BEGIN

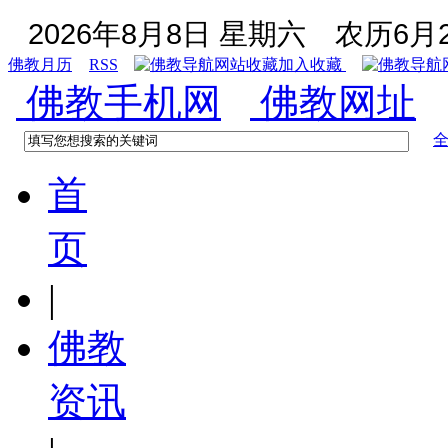
2026年8月8日 星期六
农历6月2
佛教月历
RSS
加入收藏
佛教手机网
佛教网址
首
页
|
佛教
资讯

END

_WRITTEN TASK_
The answer must be a word-for-word copy of all the entries, containing no pictures.

_EXERCISE SOLUTION_
2026年8月8日 星期六
农历6月2
佛教月历
RSS
加入收藏
佛教手机网
佛教网址
首
页
|
佛教
资讯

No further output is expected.